Eine Bezahlkarte für Geflüchtete (Archivbbild)

Die Ausschreibung für die umstrittene Bezahlkarte macht die geplanten Einschränkungen für Asylbewerber deutlich. Indessen wird weiter um die Bezahlkarte gestritten.

Auf Bundesebene wird immer noch gestritten: Müssen für die geplante Bezahlkarte für Flüchtlinge Gesetze geändert werden oder nicht? Die Grünen sind der Auffassung, das sei nicht notwendig. Der Rest der Ampel und die Bundesländer sehen das offenbar anders. Ungeachtet des Streits hat jetzt die Suche nach einem geeigneten Dienstleister begonnen.

Auf den gängigen Web-Plattformen hat der Bund eine europaweite Ausschreibung gestartet. Gesucht werden zunächst fünf geeignete Unternehmen. Einer der Dienstleister soll dann im nächsten Schritt den Zuschlag erhalten. Wann das der Fall ist und wann die ersten Geldkarten ausgegeben werden, ist offen. Anhand der Ausschreibungskriterien wird allerdings klar, wo Asylbewerber künftig eingeschränkt sein werden – und wo nicht.

26 Kriterien werden genannt, die der künftige Dienstleister sowie seine Karten erfüllen sollen. Im Prinzip soll das System nach den Erwartungen der Behörden wie eine handelsübliche Geldkarte funktionieren, mit der sich Bargeld an Automaten abheben sowie in Geschäften bezahlen lässt. Die Karte soll möglichst auch mit dem Handy der Asylbewerber verknüpfbar sein.

Die dazugehörige IBAN allerdings soll Geheimsache bleiben. Sie „darf weder darauf noch gegenüber den Karteninhabern angegeben und bekannt gemacht werden, um Missbrauch auszuschließen“, lautet eine Vorgabe. So soll sichergestellt werden, dass kein Geld von Dritten – möglicherweise aus dem Ausland – aufgespielt oder ins Ausland überwiesen werden kann.

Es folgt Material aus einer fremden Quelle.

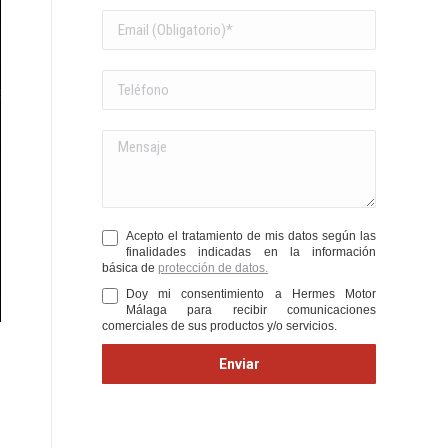
Acepto el tratamiento de mis datos según las
finalidades indicadas en la información
básica de
protección de datos.
Doy mi consentimiento a Hermes Motor
Málaga para recibir comunicaciones
comerciales de sus productos y/o servicios.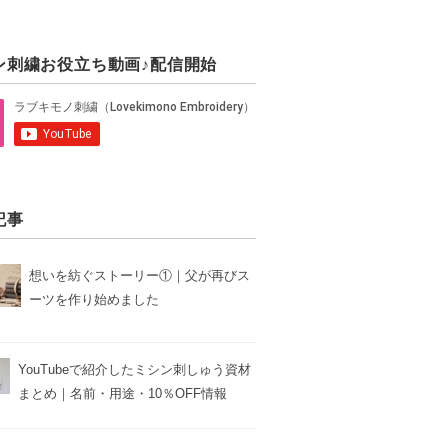
ン刺繍お役立ち動画♪配信開始
記事
想いを紡ぐストーリー①｜父が再びス
ーツを作り始めました
YouTubeで紹介したミシン刺しゅう資材
まとめ｜名前・用途・10％OFF情報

Geld kann möglicherweise nicht für alles ausgegeben werden

Tatsächlich soll nur das bisher häufig in bar ausgezahlte sogenannte Taschengeld auf der Karte sein. Ist das Guthaben verbraucht, lässt sie sich bis zur nächsten Einzahlung nicht mehr nutzen. Die Höhe des Taschengeldes richtet sich dabei – wie bisher auch – nach der Lebenssituation des Flüchtlings. Alleinstehende Erwachsene, die in einer Sammelunterkunft leben, bekommen 182 Euro zur Deckung persönlicher Bedarfe, wie es im Asylbewerberleistungsgesetz heißt.

Die Summe geht dann künftig auf die Karte, kann aber möglicherweise nicht überall und nicht für alles ausgegeben werden. Die Behörden sollen einzelne Branchen sperren können. In der Vergangenheit war etwa Glücksspiel genannt worden. In der Ausschreibung findet sich kein konkretes Beispiel. Ebenso soll der Karteneinsatz auf bestimmte Postleitzahlbereiche begrenzbar sein. In der Praxis müssen Bundesländer und Kommunen entscheiden, inwieweit sie die Nutzung einschränken wollen. In einzelnen Parlamenten wird darüber bereits gestritten.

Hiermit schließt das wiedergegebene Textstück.